Repeat the data exactly as it stands.

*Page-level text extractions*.
□ □ □ □ □

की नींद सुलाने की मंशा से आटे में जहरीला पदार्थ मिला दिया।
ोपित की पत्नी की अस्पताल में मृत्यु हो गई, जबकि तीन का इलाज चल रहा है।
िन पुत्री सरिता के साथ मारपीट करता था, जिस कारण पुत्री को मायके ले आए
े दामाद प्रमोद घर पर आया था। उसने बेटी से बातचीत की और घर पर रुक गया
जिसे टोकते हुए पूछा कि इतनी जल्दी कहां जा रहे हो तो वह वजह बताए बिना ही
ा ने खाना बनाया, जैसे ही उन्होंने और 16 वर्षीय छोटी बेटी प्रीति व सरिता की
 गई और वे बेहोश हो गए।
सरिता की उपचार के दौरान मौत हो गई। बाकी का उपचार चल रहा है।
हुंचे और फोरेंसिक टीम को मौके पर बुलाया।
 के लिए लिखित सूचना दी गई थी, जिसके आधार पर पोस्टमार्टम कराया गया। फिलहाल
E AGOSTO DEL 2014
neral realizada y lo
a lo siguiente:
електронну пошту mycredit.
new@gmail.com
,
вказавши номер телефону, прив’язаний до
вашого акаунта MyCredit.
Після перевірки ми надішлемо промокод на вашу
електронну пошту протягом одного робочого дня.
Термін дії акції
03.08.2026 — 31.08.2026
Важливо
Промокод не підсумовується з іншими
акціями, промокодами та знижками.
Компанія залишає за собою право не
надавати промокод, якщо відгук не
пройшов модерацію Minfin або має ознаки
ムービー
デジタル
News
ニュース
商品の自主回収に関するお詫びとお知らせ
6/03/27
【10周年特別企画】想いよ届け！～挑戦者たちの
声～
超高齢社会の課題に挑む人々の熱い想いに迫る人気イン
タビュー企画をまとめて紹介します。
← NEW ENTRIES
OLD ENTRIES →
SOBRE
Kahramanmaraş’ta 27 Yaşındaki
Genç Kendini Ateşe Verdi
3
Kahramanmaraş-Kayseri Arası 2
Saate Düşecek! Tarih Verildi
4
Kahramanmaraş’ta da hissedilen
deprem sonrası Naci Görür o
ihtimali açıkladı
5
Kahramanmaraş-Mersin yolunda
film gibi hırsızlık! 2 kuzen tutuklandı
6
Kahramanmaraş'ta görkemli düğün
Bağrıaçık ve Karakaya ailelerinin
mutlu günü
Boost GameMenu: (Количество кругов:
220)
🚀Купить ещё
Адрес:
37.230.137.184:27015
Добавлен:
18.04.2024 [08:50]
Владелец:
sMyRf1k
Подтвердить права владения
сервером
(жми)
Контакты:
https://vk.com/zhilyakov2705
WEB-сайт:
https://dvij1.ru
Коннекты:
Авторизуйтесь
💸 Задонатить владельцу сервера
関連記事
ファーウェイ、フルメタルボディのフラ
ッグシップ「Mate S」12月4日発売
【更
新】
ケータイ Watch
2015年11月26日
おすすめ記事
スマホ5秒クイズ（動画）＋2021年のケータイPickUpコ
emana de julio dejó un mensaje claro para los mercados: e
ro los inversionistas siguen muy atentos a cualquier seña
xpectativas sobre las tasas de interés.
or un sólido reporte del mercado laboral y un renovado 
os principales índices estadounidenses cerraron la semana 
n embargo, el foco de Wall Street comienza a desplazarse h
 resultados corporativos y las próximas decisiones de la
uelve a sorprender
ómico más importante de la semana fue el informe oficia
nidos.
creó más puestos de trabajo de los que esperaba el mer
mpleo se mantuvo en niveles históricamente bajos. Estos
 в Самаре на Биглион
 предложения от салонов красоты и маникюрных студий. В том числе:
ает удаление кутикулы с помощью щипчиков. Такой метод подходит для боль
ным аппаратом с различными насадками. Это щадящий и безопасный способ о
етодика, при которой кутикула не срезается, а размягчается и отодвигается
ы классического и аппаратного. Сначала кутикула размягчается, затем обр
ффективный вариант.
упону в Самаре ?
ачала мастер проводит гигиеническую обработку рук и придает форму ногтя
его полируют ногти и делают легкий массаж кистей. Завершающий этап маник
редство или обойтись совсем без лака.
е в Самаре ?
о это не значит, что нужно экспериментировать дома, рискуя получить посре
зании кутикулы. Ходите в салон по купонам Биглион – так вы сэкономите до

□ □ □ □ □

*TASK RESPONSE*.
की नींद सुलाने की मंशा से आटे में जहरीला पदार्थ मिला दिया।
ोपित की पत्नी की अस्पताल में मृत्यु हो गई, जबकि तीन का इलाज चल रहा है।
िन पुत्री सरिता के साथ मारपीट करता था, जिस कारण पुत्री को मायके ले आए
े दामाद प्रमोद घर पर आया था। उसने बेटी से बातचीत की और घर पर रुक गया
जिसे टोकते हुए पूछा कि इतनी जल्दी कहां जा रहे हो तो वह वजह बताए बिना ही
ा ने खाना बनाया, जैसे ही उन्होंने और 16 वर्षीय छोटी बेटी प्रीति व सरिता की
 गई और वे बेहोश हो गए।
सरिता की उपचार के दौरान मौत हो गई। बाकी का उपचार चल रहा है।
हुंचे और फोरेंसिक टीम को मौके पर बुलाया।
 के लिए लिखित सूचना दी गई थी, जिसके आधार पर पोस्टमार्टम कराया गया। फिलहाल
E AGOSTO DEL 2014
neral realizada y lo
a lo siguiente:
електронну пошту mycredit.
new@gmail.com
,
вказавши номер телефону, прив’язаний до
вашого акаунта MyCredit.
Після перевірки ми надішлемо промокод на вашу
електронну пошту протягом одного робочого дня.
Термін дії акції
03.08.2026 — 31.08.2026
Важливо
Промокод не підсумовується з іншими
акціями, промокодами та знижками.
Компанія залишає за собою право не
надавати промокод, якщо відгук не
пройшов модерацію Minfin або має ознаки
ムービー
デジタル
News
ニュース
商品の自主回収に関するお詫びとお知らせ
6/03/27
【10周年特別企画】想いよ届け！～挑戦者たちの
声～
超高齢社会の課題に挑む人々の熱い想いに迫る人気イン
タビュー企画をまとめて紹介します。
← NEW ENTRIES
OLD ENTRIES →
SOBRE
Kahramanmaraş’ta 27 Yaşındaki
Genç Kendini Ateşe Verdi
3
Kahramanmaraş-Kayseri Arası 2
Saate Düşecek! Tarih Verildi
4
Kahramanmaraş’ta da hissedilen
deprem sonrası Naci Görür o
ihtimali açıkladı
5
Kahramanmaraş-Mersin yolunda
film gibi hırsızlık! 2 kuzen tutuklandı
6
Kahramanmaraş'ta görkemli düğün
Bağrıaçık ve Karakaya ailelerinin
mutlu günü
Boost GameMenu: (Количество кругов:
220)
🚀Купить ещё
Адрес:
37.230.137.184:27015
Добавлен:
18.04.2024 [08:50]
Владелец:
sMyRf1k
Подтвердить права владения
сервером
(жми)
Контакты:
https://vk.com/zhilyakov2705
WEB-сайт:
https://dvij1.ru
Коннекты:
Авторизуйтесь
💸 Задонатить владельцу сервера
関連記事
ファーウェイ、フルメタルボディのフラ
ッグシップ「Mate S」12月4日発売
【更
新】
ケータイ Watch
2015年11月26日
おすすめ記事
スマホ5秒クイズ（動画）＋2021年のケータイPickUpコ
emana de julio dejó un mensaje claro para los mercados: e
ro los inversionistas siguen muy atentos a cualquier seña
xpectativas sobre las tasas de interés.
or un sólido reporte del mercado laboral y un renovado 
os principales índices estadounidenses cerraron la semana 
n embargo, el foco de Wall Street comienza a desplazarse h
 resultados corporativos y las próximas decisiones de la
uelve a sorprender
ómico más importante de la semana fue el informe oficia
nidos.
creó más puestos de trabajo de los que esperaba el mer
mpleo se mantuvo en niveles históricamente bajos. Estos
 в Самаре на Биглион
 предложения от салонов красоты и маникюрных студий. В том числе:
ает удаление кутикулы с помощью щипчиков. Такой метод подходит для боль
ным аппаратом с различными насадками. Это щадящий и безопасный способ о
етодика, при которой кутикула не срезается, а размягчается и отодвигается
ы классического и аппаратного. Сначала кутикула размягчается, затем обр
ффективный вариант.
упону в Самаре ?
ачала мастер проводит гигиеническую обработку рук и придает форму ногтя
его полируют ногти и делают легкий массаж кистей. Завершающий этап маник
редство или обойтись совсем без лака.
е в Самаре ?
о это не значит, что нужно экспериментировать дома, рискуя получить посре
зании кутикулы. Ходите в салон по купонам Биглион – так вы сэкономите до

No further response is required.